В белой клинике Монтре Жан-Марк звонит в палату Алле Демидовой, и мы минут десять ждем ее в холле, обращенном стеклянной стеной прямо на Женевское озеро, — ну хоть оставайся и смотри сколько влезет, как когда-то — на Голубые озера! В машине, когда ее ведет Жан-Марк, курить нельзя, и, спешно закуривая, уговариваю себя встретиться с Аллой Демидовой как ни в чем не бывало и не нудить насчет своего побега с «Вишневого сада». Чехов правильно сказал, что человек должен вести себя так, чтобы его присутствие было для окружающих незаметно, необременительно. Может быть, за это высказывание я и не люблю Чехова? Вести себя незаметно не умею, но хотя бы не занудствовать. И у меня получилось. Как только мы встретились и расцеловались, я сказала ей, бледной, усаживаясь в машину: «Алла, вы прекрасно, свежо и молодо выглядите, как на вашем миниатюрном портрете, он висит над моей кроватью рядом с иллюстрацией Тышлера, и шляпка на вас, как на тышлеровской девушке, но без пера». Да, часто людям лучше, если им говорить приятную неправду, чем неприятную правду, по нежному призыву незабвенного Окуджавы: «Давайте говорить друг другу комплименты». Алла Демидова оживилась, даже персиковый румянец появился.
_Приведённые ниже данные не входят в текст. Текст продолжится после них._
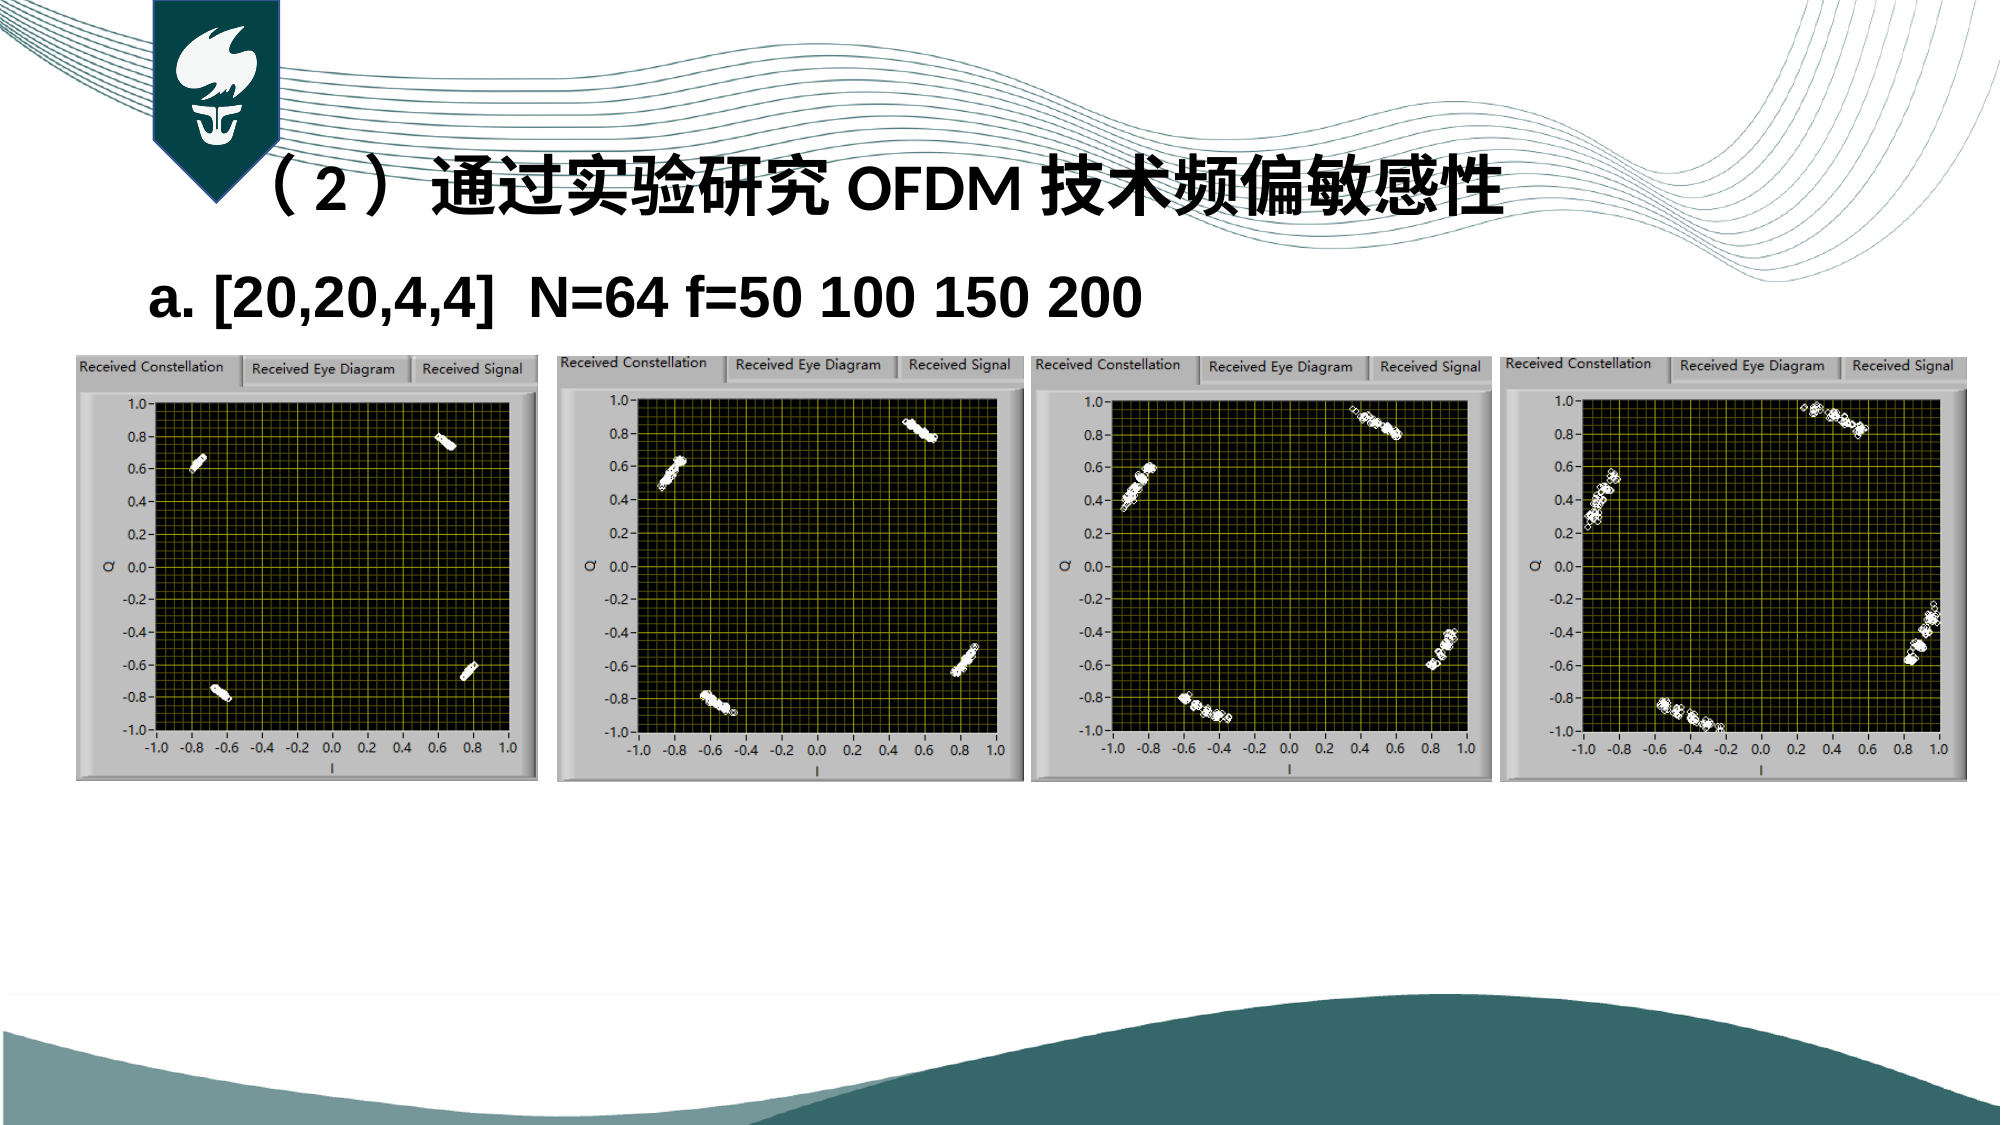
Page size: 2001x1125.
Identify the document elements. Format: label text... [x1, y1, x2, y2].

picture [557, 356, 1024, 782]
text_box a. [20,20,4,4] N=64 f=50 100 150 200 [133, 282, 1224, 337]
picture [1031, 356, 1492, 782]
picture [0, 994, 2000, 1125]
picture [0, 0, 2000, 282]
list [76, 355, 538, 781]
title （2）通过实验研究OFDM技术频偏敏感性 [216, 282, 1942, 338]
picture [1500, 357, 1967, 782]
Она, сидя в машине рядом с Галиной, ровно-доброжелательным голосом вспомнила, как вместе с художником Борисом Биргером, прежде чем прийти ко мне на день рождения, зашла на дачу к Каверину, и Биргер сделал мне в подарок карандашный портрет с нее, да именно в шляпке, а потом втроем с Кавериным они поздравляли меня и угощались, она помнит, долмой. Еще вспомнила, как приезжала к нам на Усиевича, захватив кассету, и записывала чтение Бориса Годунова Липкиным, ей было интересно и у себя дома прослушать, с какой интонацией и в каком ритме Семен Израилевич читает Пушкина. Но я, как мне свойственно, тут же перевела разговор на себя:
— А вы помните Алла, какие розы мне принес на дачу Степановой Вася Аксенов? Не помните? Это был олимпийский 80-й год, мне исполнилось пятьдесят два, и Вася принес пятьдесят две розы, а вскоре мы его уже в Америку провожали и Высоцкого хоронили.
Это были первые разрешенные похороны крамольного поэта, да еще и участника «Метрополя», где он впервые напечатал свои стихи. Если бы не проходящая в Москве Олимпиада, власти ни за что бы не разрешили таких похорон. Когда мы приехали с Фазилем Искандером, то выходы из метро были уже закрыты, а улица — полностью оцеплена. Фазиль вызвал художника Таганки Боровского, тоже метропольца, через дежурного с траурной повязкой, и Боровский нас провел в театр. Пока мы его ждали, я впервые увидела на улице не толпу, не очередь, а народ, и сплошная цепь милиции была ни к чему — никто не толкался, не перебранивался, народ скорбно и самоорганизованно шел проститься со своим любимым бардом. Никогда не забуду лица Владимира Высоцкого в гробу, оно казалось не просто умиротворенным, а довольным, словно он, с закрытыми глазами, видел, как с разрешения властей идет и идет к нему народ, хотя как его всенародно любят, Высоцкий и при жизни знал. Но у гроба я простояла недолго. Евгений Попов, заметив, что мне плохо в тесноте, отвел наверх, в стеклянное кафе театра, где печально собрались многие писатели, актеры и другие культурные деятели, уже постоявшие у гроба Высоцкого, чье лицо при жизни было на редкость нервно-подвижным. Сквозь стеклянную стену я видела, что на деревьях против театра — тоже народ, а внизу под кафе, на огороженной площадке стоит некто в сером гражданском костюме, а к нему, козыряя, подходят полковники и даже генерал, — докладывают. А что им было докладывать? Когда вынесли Высоцкого, раздался скандирующий глас народа: «Портрет, портрет, портрет!». Оказалось, как только стали выносить гроб, милиция принялась стаскивать с фасада огромный портрет Высоцкого, генерал подбежал к невысокому в сером, тот сделал знак рукой, и портрет прекратили снимать. Даже в связи с похоронами случается что-нибудь смешное. На гражданской панихиде в театре присутствовало много иностранных корреспондентов, и они перепутали слово «портрет» со словом «протест», и удивлялись вечером по «Голосу Америки», дескать, странные эти русские, все было спокойно, а они протестовали: «Протест, протест, протест».